**Task requirements**
Give only the lines from the one containing "MACRO gf180mcu_fd_sc_mcu9t5v0__dlyb_2" through the end of the material below, exactly as written.

**Records for this exercise**
------------------------------------------------------------
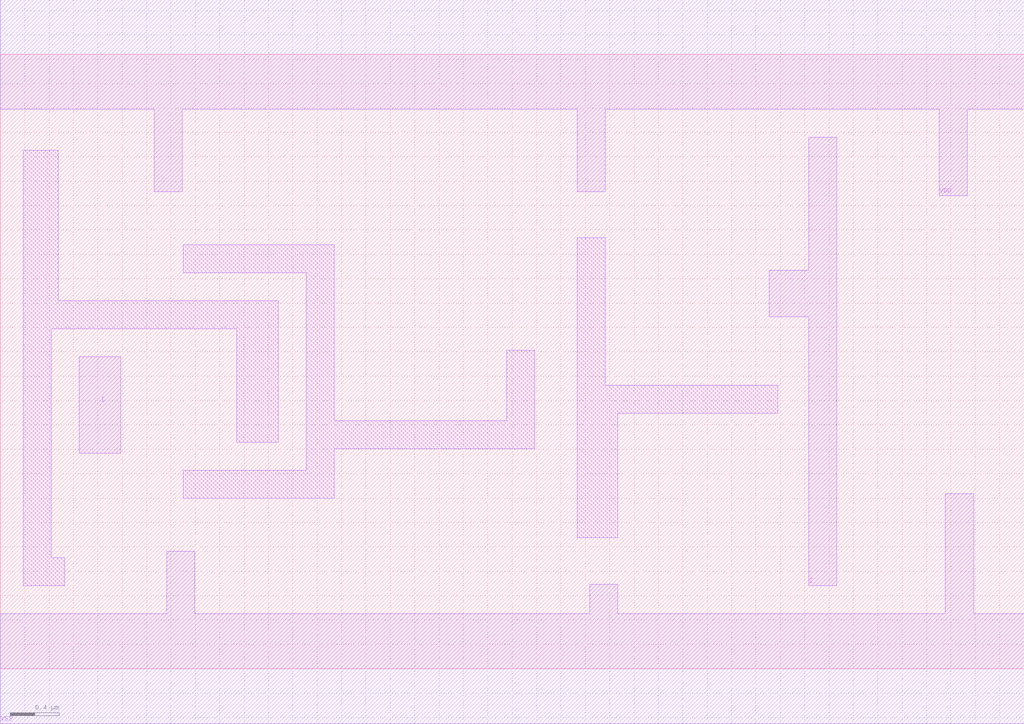
<source format=lef>
# Copyright 2022 GlobalFoundries PDK Authors
#
# Licensed under the Apache License, Version 2.0 (the "License");
# you may not use this file except in compliance with the License.
# You may obtain a copy of the License at
#
#      http://www.apache.org/licenses/LICENSE-2.0
#
# Unless required by applicable law or agreed to in writing, software
# distributed under the License is distributed on an "AS IS" BASIS,
# WITHOUT WARRANTIES OR CONDITIONS OF ANY KIND, either express or implied.
# See the License for the specific language governing permissions and
# limitations under the License.

MACRO gf180mcu_fd_sc_mcu9t5v0__dlyb_2
  CLASS core ;
  FOREIGN gf180mcu_fd_sc_mcu9t5v0__dlyb_2 0.0 0.0 ;
  ORIGIN 0 0 ;
  SYMMETRY X Y ;
  SITE GF018hv5v_green_sc9 ;
  SIZE 8.4 BY 5.04 ;
  PIN I
    DIRECTION INPUT ;
    ANTENNAGATEAREA 0.396 ;
    PORT
      LAYER Metal1 ;
        POLYGON 0.65 1.77 0.99 1.77 0.99 2.56 0.65 2.56  ;
    END
  END I
  PIN Z
    DIRECTION OUTPUT ;
    ANTENNADIFFAREA 1.9125 ;
    PORT
      LAYER Metal1 ;
        POLYGON 6.31 2.89 6.38 2.89 6.635 2.89 6.635 0.68 6.865 0.68 6.865 4.36 6.635 4.36 6.635 3.27 6.38 3.27 6.31 3.27  ;
    END
  END Z
  PIN VDD
    DIRECTION INOUT ;
    USE power ;
    SHAPE ABUTMENT ;
    PORT
      LAYER Metal1 ;
        POLYGON 0 4.59 1.265 4.59 1.265 3.915 1.495 3.915 1.495 4.59 4.385 4.59 4.735 4.59 4.735 3.915 4.965 3.915 4.965 4.59 6.38 4.59 7.705 4.59 7.705 3.88 7.935 3.88 7.935 4.59 8.4 4.59 8.4 5.49 6.38 5.49 4.385 5.49 0 5.49  ;
    END
  END VDD
  PIN VSS
    DIRECTION INOUT ;
    USE ground ;
    SHAPE ABUTMENT ;
    PORT
      LAYER Metal1 ;
        POLYGON 0 -0.45 8.4 -0.45 8.4 0.45 7.985 0.45 7.985 1.435 7.755 1.435 7.755 0.45 5.065 0.45 5.065 0.695 4.835 0.695 4.835 0.45 1.595 0.45 1.595 0.965 1.365 0.965 1.365 0.45 0 0.45  ;
    END
  END VSS
  OBS
      LAYER Metal1 ;
        POLYGON 0.42 2.79 1.94 2.79 1.94 1.86 2.28 1.86 2.28 3.02 0.475 3.02 0.475 4.255 0.19 4.255 0.19 0.68 0.53 0.68 0.53 0.91 0.42 0.91  ;
        POLYGON 1.5 3.25 2.51 3.25 2.51 1.63 1.5 1.63 1.5 1.4 2.74 1.4 2.74 1.805 4.385 1.805 4.385 2.615 4.155 2.615 4.155 2.035 2.74 2.035 2.74 3.48 1.5 3.48  ;
        POLYGON 4.735 1.075 5.065 1.075 5.065 2.095 6.38 2.095 6.38 2.325 4.965 2.325 4.965 3.535 4.735 3.535  ;
  END
END gf180mcu_fd_sc_mcu9t5v0__dlyb_2

</source>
------------------------------------------------------------
**Result**
MACRO gf180mcu_fd_sc_mcu9t5v0__dlyb_2
  CLASS core ;
  FOREIGN gf180mcu_fd_sc_mcu9t5v0__dlyb_2 0.0 0.0 ;
  ORIGIN 0 0 ;
  SYMMETRY X Y ;
  SITE GF018hv5v_green_sc9 ;
  SIZE 8.4 BY 5.04 ;
  PIN I
    DIRECTION INPUT ;
    ANTENNAGATEAREA 0.396 ;
    PORT
      LAYER Metal1 ;
        POLYGON 0.65 1.77 0.99 1.77 0.99 2.56 0.65 2.56  ;
    END
  END I
  PIN Z
    DIRECTION OUTPUT ;
    ANTENNADIFFAREA 1.9125 ;
    PORT
      LAYER Metal1 ;
        POLYGON 6.31 2.89 6.38 2.89 6.635 2.89 6.635 0.68 6.865 0.68 6.865 4.36 6.635 4.36 6.635 3.27 6.38 3.27 6.31 3.27  ;
    END
  END Z
  PIN VDD
    DIRECTION INOUT ;
    USE power ;
    SHAPE ABUTMENT ;
    PORT
      LAYER Metal1 ;
        POLYGON 0 4.59 1.265 4.59 1.265 3.915 1.495 3.915 1.495 4.59 4.385 4.59 4.735 4.59 4.735 3.915 4.965 3.915 4.965 4.59 6.38 4.59 7.705 4.59 7.705 3.88 7.935 3.88 7.935 4.59 8.4 4.59 8.4 5.49 6.38 5.49 4.385 5.49 0 5.49  ;
    END
  END VDD
  PIN VSS
    DIRECTION INOUT ;
    USE ground ;
    SHAPE ABUTMENT ;
    PORT
      LAYER Metal1 ;
        POLYGON 0 -0.45 8.4 -0.45 8.4 0.45 7.985 0.45 7.985 1.435 7.755 1.435 7.755 0.45 5.065 0.45 5.065 0.695 4.835 0.695 4.835 0.45 1.595 0.45 1.595 0.965 1.365 0.965 1.365 0.45 0 0.45  ;
    END
  END VSS
  OBS
      LAYER Metal1 ;
        POLYGON 0.42 2.79 1.94 2.79 1.94 1.86 2.28 1.86 2.28 3.02 0.475 3.02 0.475 4.255 0.19 4.255 0.19 0.68 0.53 0.68 0.53 0.91 0.42 0.91  ;
        POLYGON 1.5 3.25 2.51 3.25 2.51 1.63 1.5 1.63 1.5 1.4 2.74 1.4 2.74 1.805 4.385 1.805 4.385 2.615 4.155 2.615 4.155 2.035 2.74 2.035 2.74 3.48 1.5 3.48  ;
        POLYGON 4.735 1.075 5.065 1.075 5.065 2.095 6.38 2.095 6.38 2.325 4.965 2.325 4.965 3.535 4.735 3.535  ;
  END
END gf180mcu_fd_sc_mcu9t5v0__dlyb_2

</source>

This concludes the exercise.